───── Trecho fornecido
A Leica será seu objeto mitológico. Dela nunca mais se separará, seja no exterior, seja na intimidade. Na rua, em casa, na casa das pessoas, em todos os lugares e o tempo todo, nunca se sabe. Não é um hábito de artista, mas de caçador de recompensas. Sempre pronto para atirar, à espreita, de sobreaviso. mas isso não impede o sentimento. Raras vezes se viu identificação tão completa entre um homem e uma máquina, uma osmose tão feliz entre uma alma e um mecanismo. Como um casal de amantes, poderíamos dizer que ele era a contraparte dela, e ela a contraparte dele. Eles parecem feitos um para o outro. Ao prolongar seu olhar da maneira mais natural possível, a máquina faz parte dele. (Trecho de Cartier Bresson, o olhar do século, de Pierre Assouline, publicado pela L&PM em formatos convencional, pocket e e-book)

A partir do dia em que comprou sua Leica, Cartier-Bresson criou uma das mais originais e influentes narrativas visuais da história da fotografia.

Antes de ser fotógrafo, no entanto, Cartier-Bresson dedicou-se à pintura e foi discípulo de André Lhote, o cubista que também foi professor de Tarsila do Amaral. E foi com seu mestre que ele descobriu que poderia usar a proporção áurea e a simetria na construção de suas fotos. Essa ligação com a pintura é notável nas 58 imagens selecionadas pelo curador João Kulcsár para a exposição Henri Cartier-Bresson: Primeiras Fotografias que está aberta ao público na Galeria de Fotos do SESI-SP.

Lhote é apenas uma das (boas) influências de Cartier-Bresson. Filho de uma família rica, que foi a maior produtora de linhas de costura na Europa (pelo menos até o começo dos anos 1960), Cartier-Bresson foi amigo de pintores Max Ernst e Matisse e ele mesmo chegou a pintar algumas telas surrealistas, até encontrar a escritora Gertrude Stein, mecenas dos vanguardistas parisienses, que o fez abandonar definitivamente as tintas e os pincéis. Ela examinou suas pinturas, despachando-o com uma única frase: “Melhor você se dedicar aos negócios da família”.
──────────
O que produzir:
Por favor, retome o trecho sobre Cartier-Bresson e dê continuidade a ele a partir do ponto em que termina. Os itens não têm relação com o trecho sobre Cartier-Bresson.
───── Itens listados
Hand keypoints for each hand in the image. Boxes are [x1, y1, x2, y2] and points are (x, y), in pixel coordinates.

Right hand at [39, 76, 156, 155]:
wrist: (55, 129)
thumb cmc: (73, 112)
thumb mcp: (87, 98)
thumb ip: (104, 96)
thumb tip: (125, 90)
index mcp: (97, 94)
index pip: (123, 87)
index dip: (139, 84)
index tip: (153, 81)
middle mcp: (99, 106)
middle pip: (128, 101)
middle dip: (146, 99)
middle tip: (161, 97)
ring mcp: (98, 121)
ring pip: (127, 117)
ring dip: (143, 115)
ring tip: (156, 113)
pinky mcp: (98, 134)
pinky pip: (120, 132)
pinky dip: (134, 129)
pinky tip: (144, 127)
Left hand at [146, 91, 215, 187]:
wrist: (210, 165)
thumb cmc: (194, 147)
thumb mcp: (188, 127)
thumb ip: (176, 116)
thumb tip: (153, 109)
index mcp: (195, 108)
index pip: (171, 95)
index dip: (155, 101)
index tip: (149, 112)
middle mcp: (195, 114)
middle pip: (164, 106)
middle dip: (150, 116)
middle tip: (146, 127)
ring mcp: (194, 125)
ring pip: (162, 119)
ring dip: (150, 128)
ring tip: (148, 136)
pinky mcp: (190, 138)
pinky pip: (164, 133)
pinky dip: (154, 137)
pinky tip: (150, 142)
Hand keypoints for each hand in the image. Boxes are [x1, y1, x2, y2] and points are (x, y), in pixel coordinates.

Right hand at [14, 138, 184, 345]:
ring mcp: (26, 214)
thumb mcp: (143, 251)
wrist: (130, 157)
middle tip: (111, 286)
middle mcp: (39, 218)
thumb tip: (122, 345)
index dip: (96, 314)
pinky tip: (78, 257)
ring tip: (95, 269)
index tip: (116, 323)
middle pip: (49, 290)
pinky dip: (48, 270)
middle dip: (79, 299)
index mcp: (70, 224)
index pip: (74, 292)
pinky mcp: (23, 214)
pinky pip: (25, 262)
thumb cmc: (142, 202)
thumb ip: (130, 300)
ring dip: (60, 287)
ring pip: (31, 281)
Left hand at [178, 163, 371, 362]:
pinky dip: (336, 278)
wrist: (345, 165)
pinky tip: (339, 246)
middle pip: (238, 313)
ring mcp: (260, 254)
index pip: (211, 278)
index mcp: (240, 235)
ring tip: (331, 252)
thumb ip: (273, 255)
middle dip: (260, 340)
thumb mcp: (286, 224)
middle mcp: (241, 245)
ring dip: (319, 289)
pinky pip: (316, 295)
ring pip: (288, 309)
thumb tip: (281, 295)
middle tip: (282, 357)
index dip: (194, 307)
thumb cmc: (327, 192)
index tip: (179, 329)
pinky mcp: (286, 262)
──────────
───── Itens listados
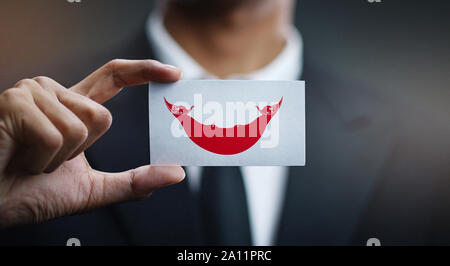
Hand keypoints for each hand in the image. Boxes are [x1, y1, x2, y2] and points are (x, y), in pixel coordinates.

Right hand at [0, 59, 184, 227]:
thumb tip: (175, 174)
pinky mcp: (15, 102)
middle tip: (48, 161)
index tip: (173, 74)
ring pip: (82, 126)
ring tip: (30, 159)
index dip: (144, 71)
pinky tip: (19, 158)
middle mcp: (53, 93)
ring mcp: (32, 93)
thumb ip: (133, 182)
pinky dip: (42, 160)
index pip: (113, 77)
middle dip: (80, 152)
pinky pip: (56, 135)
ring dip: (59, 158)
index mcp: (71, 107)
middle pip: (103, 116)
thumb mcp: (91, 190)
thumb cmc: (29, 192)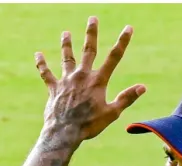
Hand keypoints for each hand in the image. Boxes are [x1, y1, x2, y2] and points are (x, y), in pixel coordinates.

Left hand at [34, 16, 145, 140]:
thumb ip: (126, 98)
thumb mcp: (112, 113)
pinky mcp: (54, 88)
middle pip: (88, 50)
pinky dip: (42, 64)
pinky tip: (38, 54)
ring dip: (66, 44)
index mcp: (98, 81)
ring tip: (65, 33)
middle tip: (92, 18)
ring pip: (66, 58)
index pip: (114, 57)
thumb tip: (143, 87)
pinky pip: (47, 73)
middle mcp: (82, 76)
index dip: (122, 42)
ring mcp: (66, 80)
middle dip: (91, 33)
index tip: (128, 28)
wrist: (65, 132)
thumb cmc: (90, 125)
──────────
Resultado:
De fato, Cartier-Bresson teria sido apenas mais um entre os pintores surrealistas. Ou outro milionário excêntrico, se uma máquina fotográfica não surgisse em sua vida. Seu amigo Robert Capa, que fundou com ele a hoje gigantesca agência Magnum Photos, jogou a pá de cal em seus sonhos de pintor: “Melhor você se dedicar ao fotojornalismo, ou vão grudar um rótulo (surrealista) em você do qual jamais conseguirá se livrar”.

Mesmo assim, o surrealismo não saiu da cabeça de Cartier-Bresson, que cultivava o desejo de filmar com o espanhol Luis Buñuel, um dos pioneiros do cinema surrealista. Acabou virando assistente de Jean Renoir, que aceitou uma encomenda do Partido Comunista Francês para fazer um filme de propaganda (La Vie Est à Nous, de 1936), que ajudou a conduzir a Frente Popular ao poder. Cartier-Bresson fez posteriormente outros filmes políticos de apoio à causa republicana durante a Guerra Civil Espanhola.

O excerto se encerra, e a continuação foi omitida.